The American Chamber of Commerce in Hong Kong, which represents US businesses in the city, planned to survey members on Monday to ask whether the weekend’s events would cause them to reconsider their presence in Hong Kong, a person with knowledge of the matter said. International chambers of commerce are due to meet the government on Friday.

“Hong Kong’s Covid controls have been brought much closer to home for the expat community,” said the banking executive. “The prospect of seeing your kids go to a quarantine camp has been uncomfortable.”

The person continued: “International businesses are saying that if the government can’t articulate a better strategy, there will be a talent exodus from Hong Kong. A lot of families are rethinking their plans.”

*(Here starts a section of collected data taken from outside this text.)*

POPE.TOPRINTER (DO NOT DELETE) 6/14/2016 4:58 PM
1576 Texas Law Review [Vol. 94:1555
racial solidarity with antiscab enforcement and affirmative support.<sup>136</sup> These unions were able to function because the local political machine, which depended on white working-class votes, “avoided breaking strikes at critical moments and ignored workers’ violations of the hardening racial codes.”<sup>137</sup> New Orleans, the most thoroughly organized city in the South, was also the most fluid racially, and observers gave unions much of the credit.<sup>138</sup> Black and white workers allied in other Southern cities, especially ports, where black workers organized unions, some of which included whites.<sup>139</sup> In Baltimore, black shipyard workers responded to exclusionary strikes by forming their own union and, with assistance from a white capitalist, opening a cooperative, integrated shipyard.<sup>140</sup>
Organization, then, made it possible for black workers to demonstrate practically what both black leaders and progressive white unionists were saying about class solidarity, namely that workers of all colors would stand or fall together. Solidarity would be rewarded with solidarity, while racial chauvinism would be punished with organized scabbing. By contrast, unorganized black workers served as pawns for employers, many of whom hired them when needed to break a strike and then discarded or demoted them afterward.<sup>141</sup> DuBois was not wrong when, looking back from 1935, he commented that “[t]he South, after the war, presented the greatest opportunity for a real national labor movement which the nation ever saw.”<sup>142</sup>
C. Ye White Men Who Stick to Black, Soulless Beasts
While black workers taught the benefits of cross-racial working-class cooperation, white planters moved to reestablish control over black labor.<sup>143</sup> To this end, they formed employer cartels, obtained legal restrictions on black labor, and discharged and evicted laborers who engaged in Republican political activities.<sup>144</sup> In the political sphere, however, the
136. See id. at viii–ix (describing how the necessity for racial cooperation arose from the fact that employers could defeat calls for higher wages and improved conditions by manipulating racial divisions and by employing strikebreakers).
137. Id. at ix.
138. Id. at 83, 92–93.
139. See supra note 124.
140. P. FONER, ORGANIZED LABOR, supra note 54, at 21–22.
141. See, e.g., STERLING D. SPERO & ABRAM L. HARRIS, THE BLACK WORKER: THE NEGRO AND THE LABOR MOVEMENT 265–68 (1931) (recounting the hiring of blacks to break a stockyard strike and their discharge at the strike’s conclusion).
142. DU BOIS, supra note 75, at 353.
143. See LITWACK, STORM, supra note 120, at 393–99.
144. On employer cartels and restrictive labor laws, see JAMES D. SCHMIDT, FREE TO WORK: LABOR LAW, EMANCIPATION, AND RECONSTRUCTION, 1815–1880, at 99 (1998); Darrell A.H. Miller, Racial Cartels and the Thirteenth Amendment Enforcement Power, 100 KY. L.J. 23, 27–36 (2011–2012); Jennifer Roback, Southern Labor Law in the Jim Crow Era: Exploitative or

Foreign workers have also taken to social media to express their outrage. An online petition demanding the Hong Kong government change quarantine policies for children has attracted more than 4,500 signatures.

Hong Kong has one of the world’s strictest quarantine regimes. Individuals who have been in contact with a person who has tested positive for the virus are taken to a government-run quarantine facility for two weeks, even if they repeatedly test negative.

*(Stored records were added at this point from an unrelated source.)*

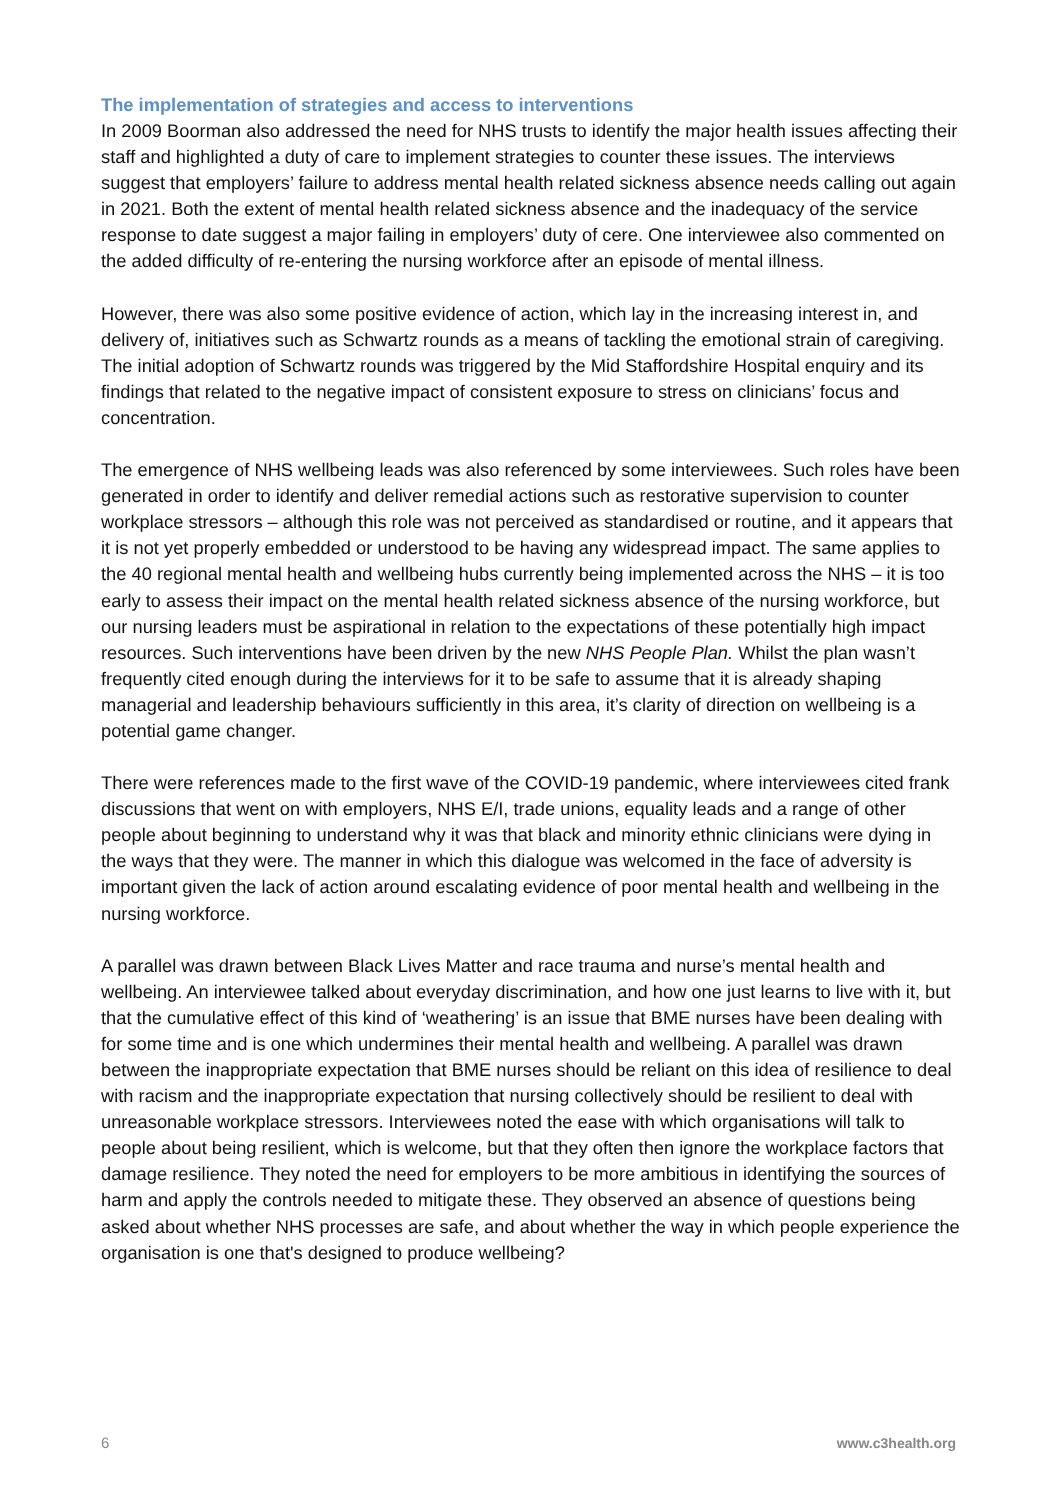The implementation of strategies and access to interventions
In 2009 Boorman also addressed the need for NHS trusts to identify the major health issues affecting their staff and highlighted a duty of care to implement strategies to counter these issues. The interviews suggest that employers’ failure to address mental health related sickness absence needs calling out again in 2021. Both the extent of mental health related sickness absence and the inadequacy of the service response to date suggest a major failing in employers’ duty of cere. One interviewee also commented on the added difficulty of re-entering the nursing workforce after an episode of mental illness.
However, there was also some positive evidence of action, which lay in the increasing interest in, and delivery of, initiatives such as Schwartz rounds as a means of tackling the emotional strain of caregiving. The initial adoption of Schwartz rounds was triggered by the Mid Staffordshire Hospital enquiry and its findings that related to the negative impact of consistent exposure to stress on clinicians’ focus and concentration.
The emergence of NHS wellbeing leads was also referenced by some interviewees. Such roles have been generated in order to identify and deliver remedial actions such as restorative supervision to counter workplace stressors – although this role was not perceived as standardised or routine, and it appears that it is not yet properly embedded or understood to be having any widespread impact. The same applies to the 40 regional mental health and wellbeing hubs currently being implemented across the NHS – it is too early to assess their impact on the mental health related sickness absence of the nursing workforce, but our nursing leaders must be aspirational in relation to the expectations of these potentially high impact resources. Such interventions have been driven by the new NHS People Plan. Whilst the plan wasn’t frequently cited enough during the interviews for it to be safe to assume that it is already shaping managerial and leadership behaviours sufficiently in this area, it’s clarity of direction on wellbeing is a potential game changer.
There were references made to the first wave of the COVID-19 pandemic, where interviewees cited frank discussions that went on with employers, NHS E/I, trade unions, equality leads and a range of other people about beginning to understand why it was that black and minority ethnic clinicians were dying in the ways that they were. The manner in which this dialogue was welcomed in the face of adversity is important given the lack of action around escalating evidence of poor mental health and wellbeing in the nursing workforce.
A parallel was drawn between Black Lives Matter and race trauma and nurse’s mental health and wellbeing. An interviewee talked about everyday discrimination, and how one just learns to live with it, but that the cumulative effect of this kind of ‘weathering’ is an issue that BME nurses have been dealing with for some time and is one which undermines their mental health and wellbeing. A parallel was drawn between the inappropriate expectation that BME nurses should be reliant on this idea of resilience to deal with racism and the inappropriate expectation that nursing collectively should be resilient to deal with unreasonable workplace stressors. Interviewees noted the ease with which organisations will talk to people about being resilient, which is welcome, but that they often then ignore the workplace factors that damage resilience. They noted the need for employers to be more ambitious in identifying the sources of harm and apply the controls needed to mitigate these. They observed an absence of questions being asked about whether NHS processes are safe, and about whether the way in which people experience the organisation is one that's designed to produce wellbeing?
6 www.c3health.org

The measures — credited with helping to control the spread of the virus in Hong Kong — have been in place since last year. However, they have been brought into sharp focus in finance circles in recent days due to the high number of cases among foreigners involved in the outbreak linked to the Ursus Fitness gym.

Hong Kong-based executives privately expressed distress over how the territory’s Covid-19 policies are being applied. “Everyone is now extra worried about getting the call saying you will be taken to a quarantine camp,” said one hedge fund manager.

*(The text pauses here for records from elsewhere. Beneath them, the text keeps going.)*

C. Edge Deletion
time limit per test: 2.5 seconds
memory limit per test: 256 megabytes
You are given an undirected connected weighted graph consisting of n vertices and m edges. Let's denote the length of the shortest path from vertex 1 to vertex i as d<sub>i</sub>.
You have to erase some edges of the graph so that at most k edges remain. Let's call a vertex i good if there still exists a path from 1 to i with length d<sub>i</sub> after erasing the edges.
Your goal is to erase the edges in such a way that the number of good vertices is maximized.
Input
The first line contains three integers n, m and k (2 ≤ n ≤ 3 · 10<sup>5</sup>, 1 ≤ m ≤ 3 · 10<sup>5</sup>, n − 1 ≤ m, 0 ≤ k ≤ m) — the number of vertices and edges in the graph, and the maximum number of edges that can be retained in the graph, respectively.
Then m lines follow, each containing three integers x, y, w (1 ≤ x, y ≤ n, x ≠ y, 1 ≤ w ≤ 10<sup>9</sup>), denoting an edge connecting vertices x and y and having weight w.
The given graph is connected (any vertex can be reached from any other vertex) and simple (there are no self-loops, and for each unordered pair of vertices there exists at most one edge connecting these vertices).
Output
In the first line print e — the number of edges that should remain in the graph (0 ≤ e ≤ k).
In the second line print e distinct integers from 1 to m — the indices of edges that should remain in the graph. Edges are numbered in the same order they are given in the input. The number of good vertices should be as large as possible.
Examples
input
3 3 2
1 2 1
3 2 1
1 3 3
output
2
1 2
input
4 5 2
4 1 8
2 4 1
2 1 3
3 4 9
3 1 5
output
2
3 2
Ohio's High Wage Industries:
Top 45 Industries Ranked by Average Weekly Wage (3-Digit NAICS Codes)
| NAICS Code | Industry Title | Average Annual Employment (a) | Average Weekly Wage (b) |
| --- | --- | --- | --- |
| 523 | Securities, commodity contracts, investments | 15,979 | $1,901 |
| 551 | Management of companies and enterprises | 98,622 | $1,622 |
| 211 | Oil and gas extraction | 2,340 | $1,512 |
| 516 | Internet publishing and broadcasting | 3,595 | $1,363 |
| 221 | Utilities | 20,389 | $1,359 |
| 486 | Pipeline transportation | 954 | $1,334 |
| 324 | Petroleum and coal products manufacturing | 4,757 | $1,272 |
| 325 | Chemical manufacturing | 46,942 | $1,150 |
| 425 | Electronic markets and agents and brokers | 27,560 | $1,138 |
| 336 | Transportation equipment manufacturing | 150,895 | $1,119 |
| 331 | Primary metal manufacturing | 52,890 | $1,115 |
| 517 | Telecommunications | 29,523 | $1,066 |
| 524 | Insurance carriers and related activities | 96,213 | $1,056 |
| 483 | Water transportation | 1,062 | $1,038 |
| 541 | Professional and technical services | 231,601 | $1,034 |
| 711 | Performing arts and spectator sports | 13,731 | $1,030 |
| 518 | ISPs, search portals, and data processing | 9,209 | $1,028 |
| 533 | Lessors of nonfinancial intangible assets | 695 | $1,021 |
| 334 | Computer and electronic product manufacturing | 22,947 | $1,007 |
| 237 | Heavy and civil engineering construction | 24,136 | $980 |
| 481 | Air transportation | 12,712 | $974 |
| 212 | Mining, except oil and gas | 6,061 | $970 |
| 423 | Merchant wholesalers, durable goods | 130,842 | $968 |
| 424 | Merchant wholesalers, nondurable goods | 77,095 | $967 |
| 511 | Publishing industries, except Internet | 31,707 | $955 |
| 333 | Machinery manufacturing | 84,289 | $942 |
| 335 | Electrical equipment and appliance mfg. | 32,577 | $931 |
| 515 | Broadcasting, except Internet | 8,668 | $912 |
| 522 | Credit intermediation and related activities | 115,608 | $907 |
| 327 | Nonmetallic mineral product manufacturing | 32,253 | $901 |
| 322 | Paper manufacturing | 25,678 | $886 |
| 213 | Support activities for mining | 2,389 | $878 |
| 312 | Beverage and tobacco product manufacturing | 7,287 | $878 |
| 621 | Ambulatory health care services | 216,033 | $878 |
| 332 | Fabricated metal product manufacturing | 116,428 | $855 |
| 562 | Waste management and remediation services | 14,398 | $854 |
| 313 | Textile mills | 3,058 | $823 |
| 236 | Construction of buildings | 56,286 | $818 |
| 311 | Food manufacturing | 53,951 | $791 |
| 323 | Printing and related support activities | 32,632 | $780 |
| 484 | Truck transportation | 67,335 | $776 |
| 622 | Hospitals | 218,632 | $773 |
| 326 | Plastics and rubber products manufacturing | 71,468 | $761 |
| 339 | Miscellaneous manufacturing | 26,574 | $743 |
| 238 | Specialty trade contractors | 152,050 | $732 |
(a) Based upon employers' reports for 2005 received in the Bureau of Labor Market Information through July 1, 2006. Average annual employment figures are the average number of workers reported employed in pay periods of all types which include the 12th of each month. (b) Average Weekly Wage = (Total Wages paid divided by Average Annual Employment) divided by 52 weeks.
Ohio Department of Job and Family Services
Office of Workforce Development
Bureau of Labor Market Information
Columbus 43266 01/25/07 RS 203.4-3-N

“I spent the weekend refreshing my ‘go bag’ that is kept by my front door,” added a senior M&A banker. “It has a spare laptop, extra bedding, towels, food, water, books and an internet router.”

A fintech executive who was taken to a quarantine facility near Hong Kong’s Disneyland resort said: “Everyone in my office was called at around lunchtime and given half a day to get our stuff together. It was hardcore.”

The latest outbreak has prompted fears of a new wave of the virus in Hong Kong, where new infections have been relatively stable for several months. At least 109 confirmed cases of the virus have been linked to a cluster that began at Ursus Fitness.

The outbreak has forced several Hong Kong financial institutions to revise policies aimed at helping their staff to return to the office.

HSBC, Credit Suisse and Morgan Stanley have shut floors for deep cleaning and advised some staff not to come to work. Some of the banks’ employees have been subjected to compulsory testing orders or quarantine camps by the government’s health department in recent days.

An issue for the Hong Kong government is that popular sentiment in the territory is against giving any special treatment to expatriates or wealthier citizens. Hong Kong’s heath department on Monday said it would assess “on a case-by-case basis to arrange for caregivers to be admitted to the quarantine centre together with minors”.